3 Questions: Maria Oquendo, First Latina APA President

P&S physician outlines her goals for psychiatry profession, future of suicide prevention

When Maria Oquendo, MD, graduated from P&S in 1984, her class was predominantly male. Today, medical schools are evenly balanced in terms of gender, and the psychiatry specialty has no shortage of women. Cultivating ethnic diversity in psychiatry, however, has remained more difficult.

As president of the American Psychiatric Association (APA), increasing diversity is one of several items on Dr. Oquendo’s agenda, “because when you have different ideas percolating, you’re going to come up with better solutions.” That same principle governs Dr. Oquendo’s other goals: increasing the links between psychiatrists and other physicians and the links among psychiatrists from different countries.

Alongside her leadership roles and clinical practice, Dr. Oquendo conducts research in mood disorders, particularly suicidal behavior.

She recently shared her thoughts about her new position as APA president and her latest research on suicide.

Q: You’re a champion for diversity in psychiatry. Could you share your perspective?

Oquendo: I think that when you have people who come from different backgrounds or have different experiences, they will have different ideas. And when you have different ideas percolating through an environment, you’re going to come up with better solutions to problems.

I worked really hard to diversify the psychiatry residency here at Columbia, and now 25 percent of our residents are from underrepresented ethnic minority groups. But you have to make a concerted effort—it doesn’t happen naturally. I thought that just by being Latina, it would be enough. But that is not enough. And even with 25 percent, residents from diverse ethnic backgrounds say they still feel a little lonesome sometimes.

It’s very important to try to move the needle so that our medical profession is as diverse as our population. In combination, Latinos and African Americans make up around 30 percent of the population, and that percentage is probably going to increase a lot more in the next 10 years. So we have a lot to do.

Q: One of your stated priorities as APA president is strengthening partnerships between psychiatrists and other physicians. Could you explain?

Oquendo: Family medicine, internal medicine, obstetrics, pediatrics—these are the specialties that are delivering a lot of mental health care. But traditionally, psychiatrists have operated in different settings than primary care physicians. We need to work more closely with other physicians to improve the care that people receive—not just providing consultations but also managing the most severe cases.

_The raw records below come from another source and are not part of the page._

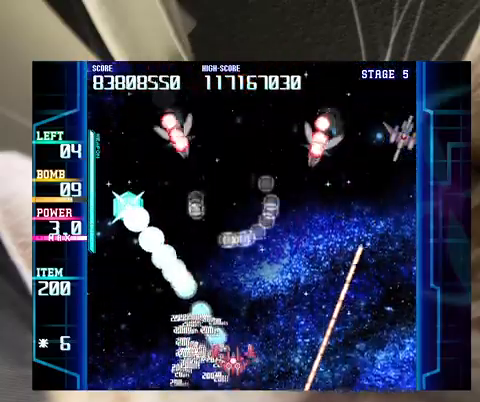
{"keys": ["right"], "events": [[33, "c", "up"], [100, "down", "down"], [133, "down", "up"], [267, "right", "down"], [333, "right", "up"], [467, "right", "down"]]}
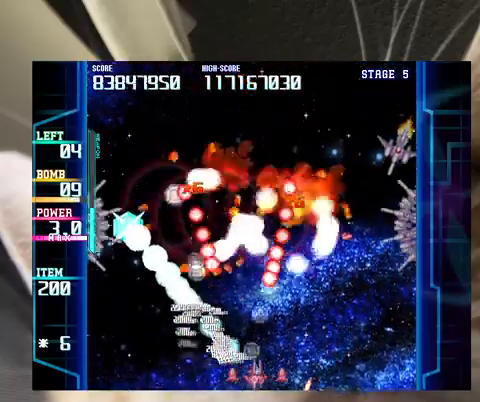
{"keys": ["down"], "events": [[67, "right", "up"], [200, "right", "down"], [233, "right", "up"], [300, "down", "down"], [300, "right", "down"], [433, "right", "up"]]}
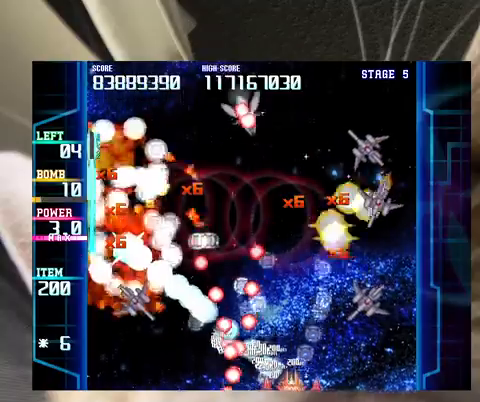
{"keys": ["left", "x"], "events": [[33, "right", "down"], [67, "down", "up"], [133, "x", "down"], [367, "left", "down"], [367, "right", "up"]]}
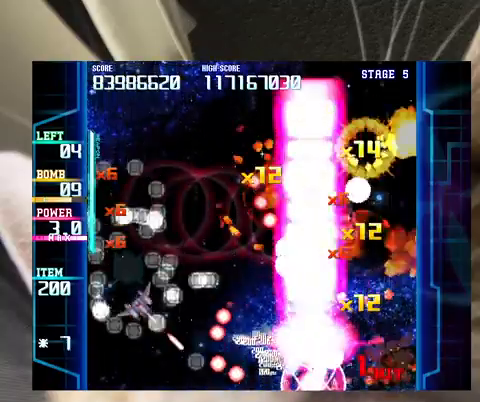
{"keys": ["left", "x"], "events": []}
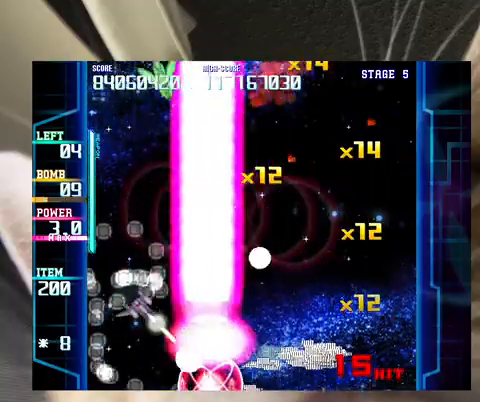
{"keys": ["right"], "events": [[400, "left", "up"], [400, "right", "down"], [433, "x", "up"]]}
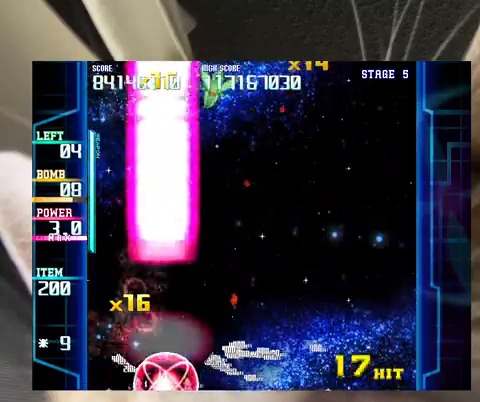
{"keys": ["right"], "events": [[267, "up", "down"], [300, "c", "down"], [367, "right", "up"], [367, "up", "up"], [400, "c", "up"], [500, "right", "down"]]}
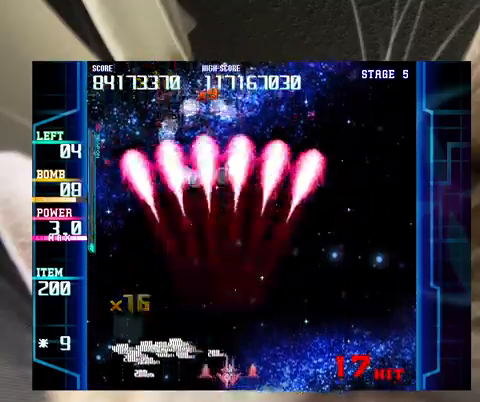
{"keys": [], "events": [[33, "down", "down"], [100, "down", "up"], [133, "right", "up"], [467, "right", "down"], [467, "up", "down"], [500, "right", "up"], [500, "up", "up"]]}
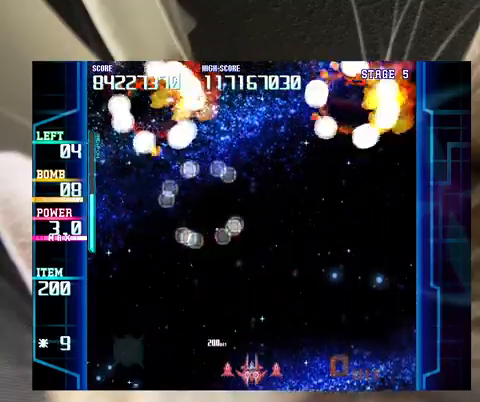
{"keys": [], "events": [[233, "left", "down"], [300, "left", "up"]]}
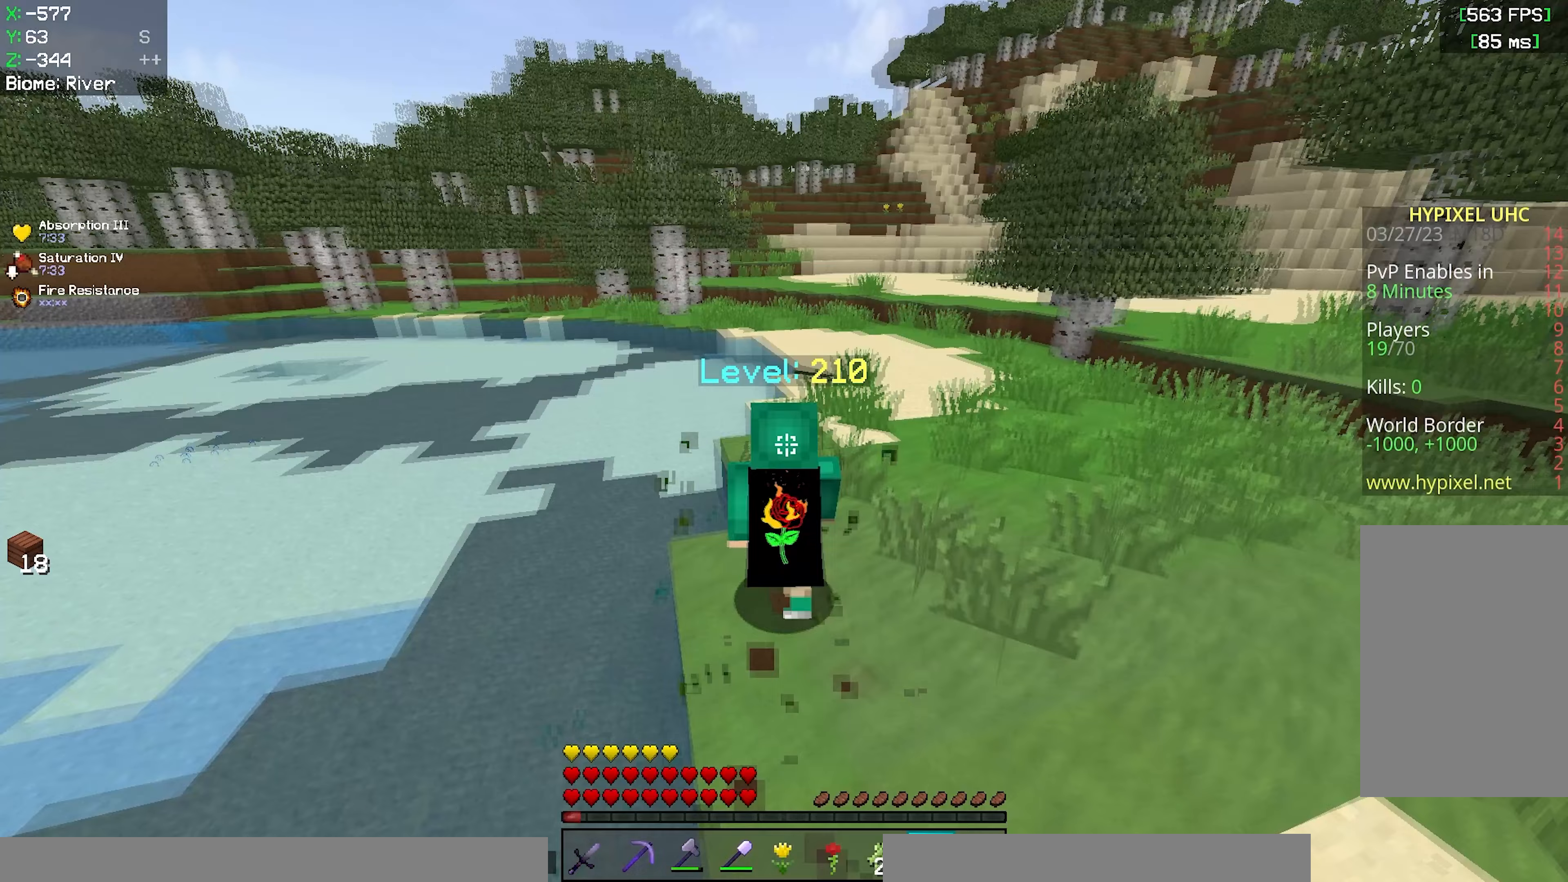
Gameplay with keyboard and mouse; each line is a JSON object with the keys and mouse buttons held at the frame after it. "events" lists presses ("down") and releases ("up") of "a", "d", "s", "space", "w", "mouse_left" and "mouse_right" between this image and that frame as [ms after this image, input, new state], when the widget could be followed in between. "mouse_left", "mouse_right" = the "left", "right" buttons of the "mouse" list. No other keys are recorded. Fast repeated clicks can show as one long hold. Mouse movement is not recorded.
{"keys": ["a", "w"], "mouse": [], "events": [[100, "d", "down"], [233, "a", "down"], [317, "d", "up"]]}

Let’s say that you have an OB/GYN who is seeing a woman with depression who is unwilling to take medication. A lot of times the OB/GYN doesn’t know that there are other treatments for depression, like cognitive behavior therapy or interpersonal therapy. If you have a psychiatrist in the practice, then the psychiatrist is right there to provide assistance, and maybe even to deliver the care.

Just recently, the Centers for Medicare & Medicaid approved payment codes for psychiatric services when the service is embedded in a primary care clinic. With the availability of these codes, I think we have a situation ripe for more collaboration with other physicians.

Q: You’ve recently published a study that identified biological markers that predict the lethality of suicidal behavior. Will this lead to a way to identify people before they attempt suicide?

Oquendo: We found that if serotonin 1A receptors are very elevated in a particular part of the brain—the dorsal raphe nucleus—then that individual is more likely to think about suicide or make suicide attempts with more medically serious outcomes than someone whose 1A receptor expression is low.

In the study, we scanned 100 people who had depression. Fifty percent of them had already made a suicide attempt, but 50 percent had not. And we followed them for two years.

What we found is a linear relationship. It’s not a perfect test because some people who have elevated serotonin 1A receptors don’t make suicide attempts at all or don't make high lethality attempts. So this can’t be used to predict what any individual will do.

But it helps us get at some of the underlying biology of what might be driving lethality in suicidal behavior. What’s probably happening is that there are changes that lead to increased suicidal ideation, and the more you think about suicide, the more likely you are to carefully plan things that are more medically damaging. We anticipate that as we understand the biology better, we will be able to develop treatments that have a specific target—which we don’t quite have yet.

Interestingly, our findings fit with what we’ve learned in treating individuals who have a lot of suicidal ideation. These patients do better if you give them an antidepressant that targets the serotonin system than if you give them an antidepressant that targets the dopaminergic system. Both types of antidepressants relieve depression at more or less the same rate, but if somebody has a lot of suicidal ideation, the SSRI brings their suicidal ideation down more quickly than the dopaminergic agent.

The research suggests that there’s an abnormality in the serotonergic system that leads to greater suicidal ideation and that we need to address the abnormality.

In 2017, after 28 years on the P&S faculty, Dr. Oquendo will join the University of Pennsylvania’s Perelman School of Medicine as chair of the psychiatry department.